READING PASSAGE ->
*****

Thursday, 6 February 2014

Time to Talk - Self Harm Recovery

Inspired by people such as Lyzi and Megan I decided to take part in Time To Change, who seek to end the discrimination against mental health by sparking up a million conversations about mental health.  Today seems like a good day to finally share this with you.  This post has been sat in my Drafts section for months and it took a long time to work up the courage to press publish, my heart was pounding whilst I wrote this but now is the time to share this with you.

Self harm affects 1 in 12 young people and I'm one of those people.  I struggled with self harm on off for about 6 years and for two years now I have been self harm free.  This is a massive achievement for me.  I was always ashamed to talk about this part of my life, I didn't know how to even start.  But I'm 22 years old now, I am happy and confident in my own skin and if I don't speak out who will? Someone has to take the first step and if putting my story out there helps someone else then I can sleep better at night.

My self harm never felt like a problem because of the stigma and stereotype attached to it.  Self harm is always made out to affect people who have struggled with massive losses in their life and a traumatic upbringing.  My life has never been a sob story.  My parents have been happily married for 25 years, my dad worked himself to the bone to get a good job and provide for his family and I had the opportunity to receive a great education in a boarding school.  But the grass is always greener on the other side.  

From about the age of 12 I struggled massively with identity and crippling self esteem issues.  I was picked on for being German by an older boy in secondary school.  It seems so trivial and insignificant but having grown up away from my home country meant I felt very displaced already, and so when someone attacked the only thing I could really identify with it caused massive problems.  I felt ashamed and always had a massive problem from then on identifying with being German.  People underestimate the importance of national identity but it's something you don't notice until it's gone.  I hated myself and took out all those emotions on myself because I didn't know what else to do with them.  The environment in boarding school made things even more intense for me.  I never felt pretty enough, clever enough, funny enough, popular enough and still suffered from massive confidence issues.  What made it worse was that I had lovely and supportive friends around me who were there for me, but I still felt miserable and couldn't communicate my issues across.  Once self harm has it's claws in you it's almost impossible to shake it off.

*****

ENTRIES SHOWN ->
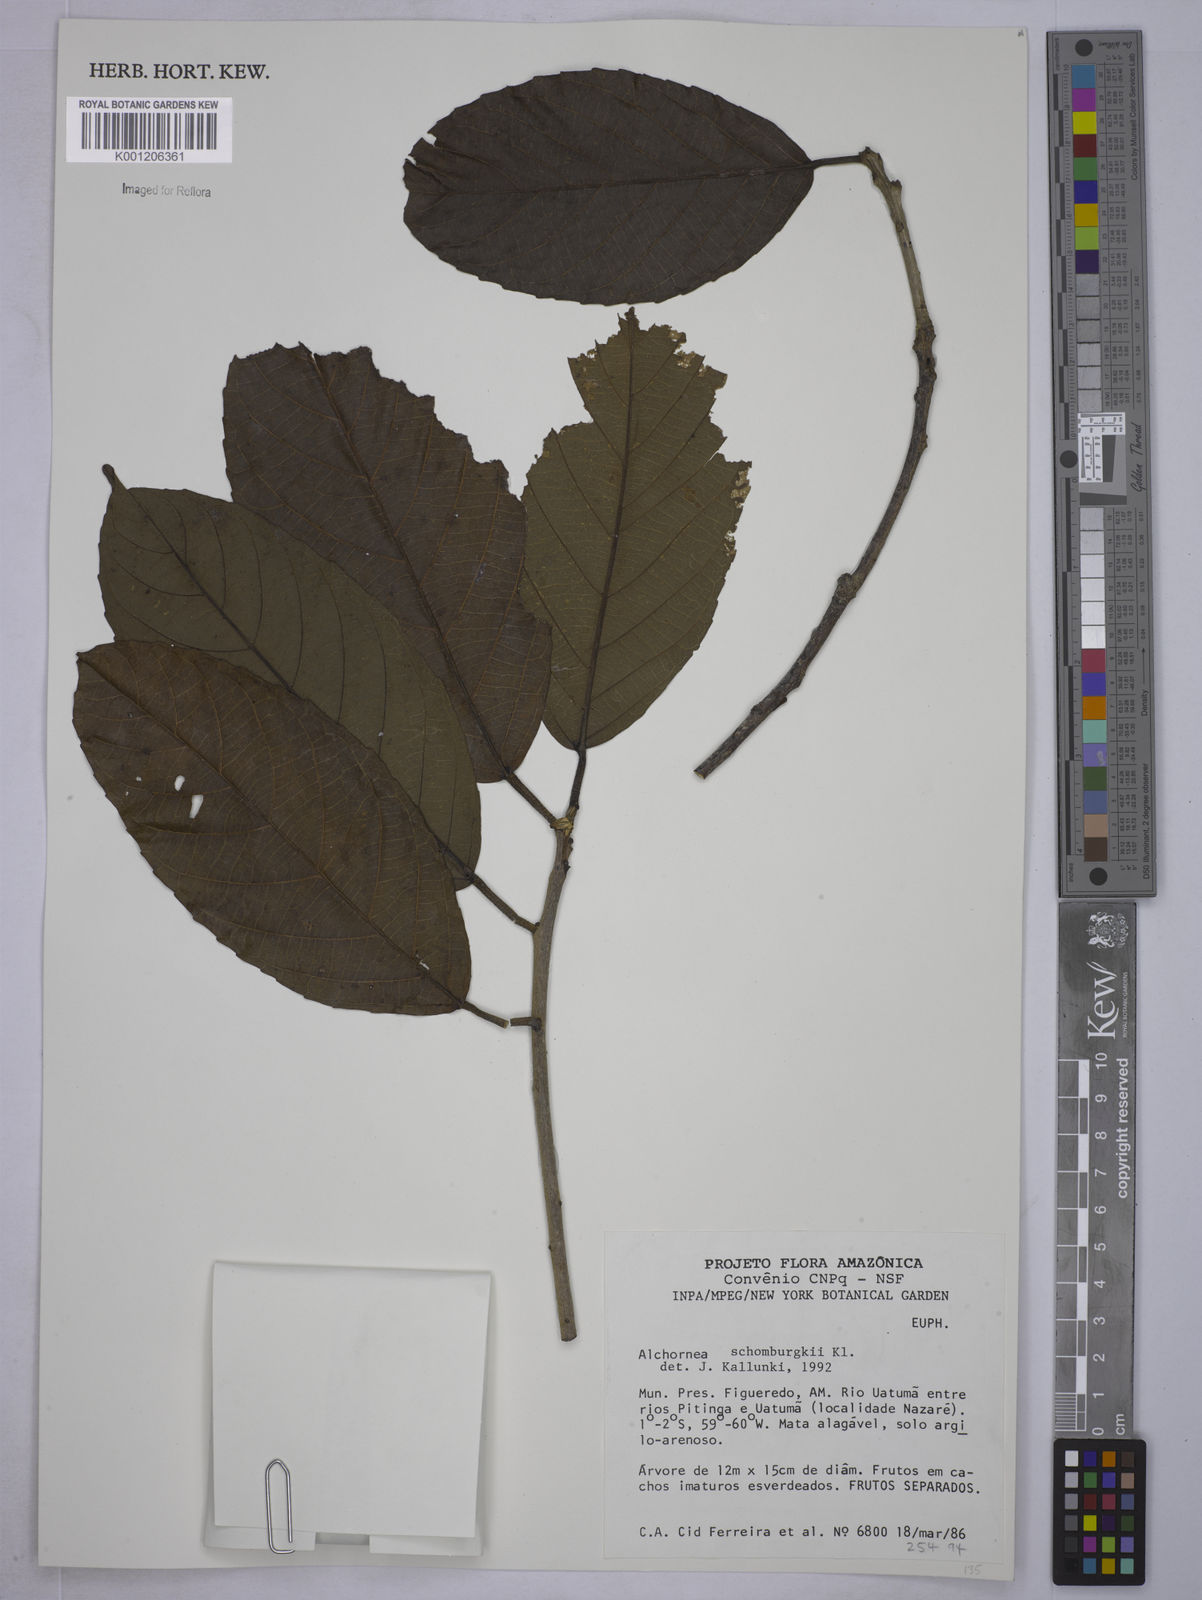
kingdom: Plantae
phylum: Tracheophyta
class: Magnoliopsida
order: Malpighiales
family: Euphorbiaceae
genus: Alchornea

*****

WORK REQUEST ->
Resume the blog post about self-harm recovery after its final sentence. These rows have no connection to the post on self-harm recovery.

OUTPUT BELOW ->
There were long periods where I wasn't self harming and I thought I was doing okay, but the issues and self hatred never went away no matter how hard I tried to pretend they didn't exist.  It started causing huge problems with my family because they didn't know how to approach my self harm and how to talk to me.  Self harm doesn't just affect an individual but a whole host of people that care for you.  It wasn't until I was in my second year at university that I decided enough was enough.  I was fed up of hating myself and spending energy on something that was so negative in my life.  I finally decided to go and see a therapist and it was the best decision I ever made.  There is no shame in seeking help, it doesn't make you look weak.  My therapist was my rock and helped me through some hard times.  We talked and talked and finally touched on the issues that were at the root of the problem.  What I learnt was that self harm was merely a symptom of something bigger.  I got to speak to her for months and months and we finally got to the root of the issues.  I've had to address and deal with those problems myself, they didn't go away overnight and some will probably stick with me for the rest of my life but I need to keep my head up.  I'm not perfect but I can try and be the best version of myself possible.

I am not defined by my self harm, coming out the other end and fighting my demons defines me.  Now I’m happy.  I’m not happy all the time but that’s okay, that wouldn’t be normal.  A lot of the scars have faded and I’ll be sad to see them go because they remind me that I made it through.  I’m coming to terms with my self hatred.  It’s not self hatred anymore, it’s more slight dislike but: I’m taking a pro active approach.  I’m spending time around good people, going for walks and not buying magazines with photoshopped constantly dieting celebrities on the front.  I'm learning to love myself a little more every day and trying to be kinder to myself.  I'm doing the best that I can.

I really can only beg that people who suffer from self harm go get help.  It’s a long and tough road but you’ve got to learn to love yourself and come to terms with yourself.  Self hatred destroys the soul, and life is far too beautiful to be hurting.  The road to recovery is long but it’s worth it.  Getting help was the best thing I ever did and it's made me the person that I am now, someone I can be proud of.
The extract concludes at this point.